College Students and Drinking

College Students and Drinking

College students alert, recent graduates alert: What do you think of the observations and conclusions by Thomas Rogers as summarized below?

A recent article at Salon by Thomas Rogers sketches recent research on why college students like to get wasted. The research acknowledges the social impact of drinking and the long term impacts of addiction, but this study wants to know why college students seem to want and like getting drunk. The sketch presents some interesting ideas… including some suggestions for college students on how to help their drinking friends.

Thomas Rogers says: “In retrospect, all of this sounds both obnoxious and exhausting, but when I was 18 years old, drinking held a real, magical appeal. When drunk, I would feel socially skilled, and wonderfully impulsive, and far more fun than I’d ever been before. I was drawn to alcohol because it allowed me to escape my natural shyness and bond with people I barely even knew.

It’s those kinds of positive experiences that fascinate Thomas Vander Ven, an associate professor in the department of sociology at Ohio University. In his new book, Getting Wasted: Why College Students Drink Too Much and Party So Hard, he aims to uncover not the dangers of college drinking, but what attracts  students to alcohol in the first place. And booze, he finds, not only helps young students alleviate their social anxiety, it helps them grow close friendships, and find romantic love. By taking care of other drinkers when they’re feeling ill, he argues, many student drinkers also get their first taste of adult responsibility, findings that have major implications for the ways in which we think about alcohol.”…

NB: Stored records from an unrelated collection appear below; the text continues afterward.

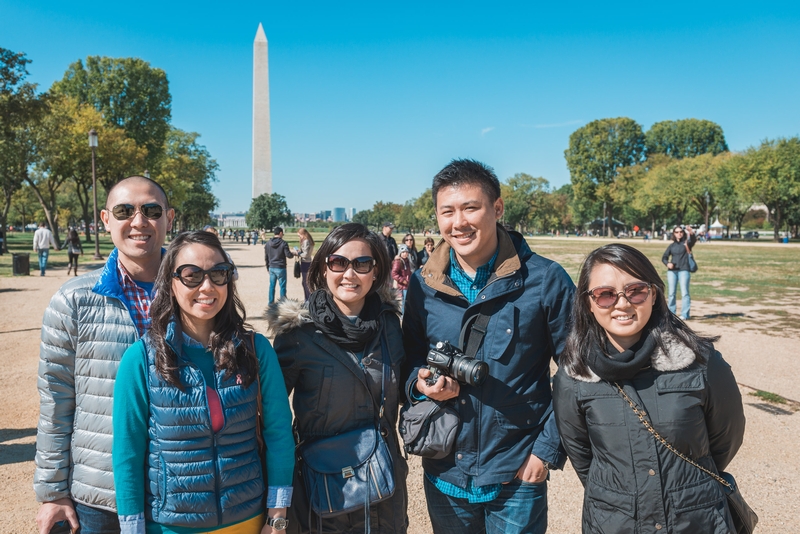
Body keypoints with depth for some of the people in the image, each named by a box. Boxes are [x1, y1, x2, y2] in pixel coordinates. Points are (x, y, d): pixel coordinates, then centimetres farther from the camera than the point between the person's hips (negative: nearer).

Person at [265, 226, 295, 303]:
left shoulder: (268, 243, 4)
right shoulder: (283, 243, -12)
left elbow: (266, 257, 9)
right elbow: (288, 255, -15)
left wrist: (268, 267, 20)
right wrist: (293, 254, 7)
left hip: (271, 268, 5)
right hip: (280, 268, -5)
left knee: (272, 285, 13)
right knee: (282, 286, 2)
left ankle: (271, 302, 19)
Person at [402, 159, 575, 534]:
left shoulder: (545, 280, -12)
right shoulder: (423, 284, -3)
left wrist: (549, 449, -8)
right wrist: (420, 383, -13)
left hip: (518, 475, -3)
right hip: (444, 474, 3)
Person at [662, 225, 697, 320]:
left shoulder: (687, 243, 4)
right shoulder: (672, 245, 13)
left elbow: (693, 240, -19)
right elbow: (664, 257, 14)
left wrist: (691, 233, -41)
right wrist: (667, 263, -9)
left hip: (684, 270, -3)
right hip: (672, 271, 3)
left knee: (684, 293, -7)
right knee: (671, 293, 6)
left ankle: (685, 314, -8)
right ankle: (671, 313, 14)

Talking to my respondents, one of the things that struck me was how many students talk about being shy or feeling unprepared for social situations and that alcohol is a resource for them to let their guard down. One of my respondents told me that “alcohol takes a few bricks out of the wall.” Mine is not a nationally representative survey, and a lot of my findings should generate hypothesis for larger-scale research, but if you take my informants at their word, there are a lot of shy people with some social phobias, and alcohol helps them to, as some of them describe it, let “the real me come out.”

They’re more likely to say and do things [when they drink] that they normally wouldn’t do — show affection to their peers, get angry at them, get more emboldened to sing and dance and take risks and act crazy and there’s a ton of laughing that goes on. It creates this world of adventure. It creates war stories. It creates bonding rituals. When things go wrong — the getting sick, the getting arrested, the getting upset — it gives them an opportunity to care for one another, to deliver social support. So you’ve got young adults who, for the first time, are taking care of a sick person, staying up all night with them, consoling them when they’re upset. It’s an opportunity for them to try on adult roles….

In that case, how do you think we can actually improve our college drinking culture?

If you talk to university administrators and health promotion specialists at universities around the nation they will often say they have reduced heavy drinking at their college. I don’t want to say it’s been worthless, but the rates of drinking have remained pretty constant — around 44 percent of college students are binge drinkers. So what can we do to make it a safer enterprise? One of the things we can do is educate and train students to be better bystanders. Effective bystanders notice that something is wrong. They recognize that there’s something that needs to be attended to, and they feel responsible enough to help.

One of the things that worries me about the college drinking scene is the high level of sexual victimization. So why not tell first-year students to take care of their friends, look out for them, don’t let them get in situations with a high potential for sexual victimization. Notice the signs of dangerous intoxication. It’s a simple thing — if your friend is really passed out drunk and unresponsive, don’t put him to bed, call 911. And we should train students to not only respond to tragedy or potential tragedy, but to exert pressure on one another when their friends are drinking more than they should. If your friend’s really intoxicated and they think they need more shots, it’s your job as a friend to tell them that it’s not a good idea.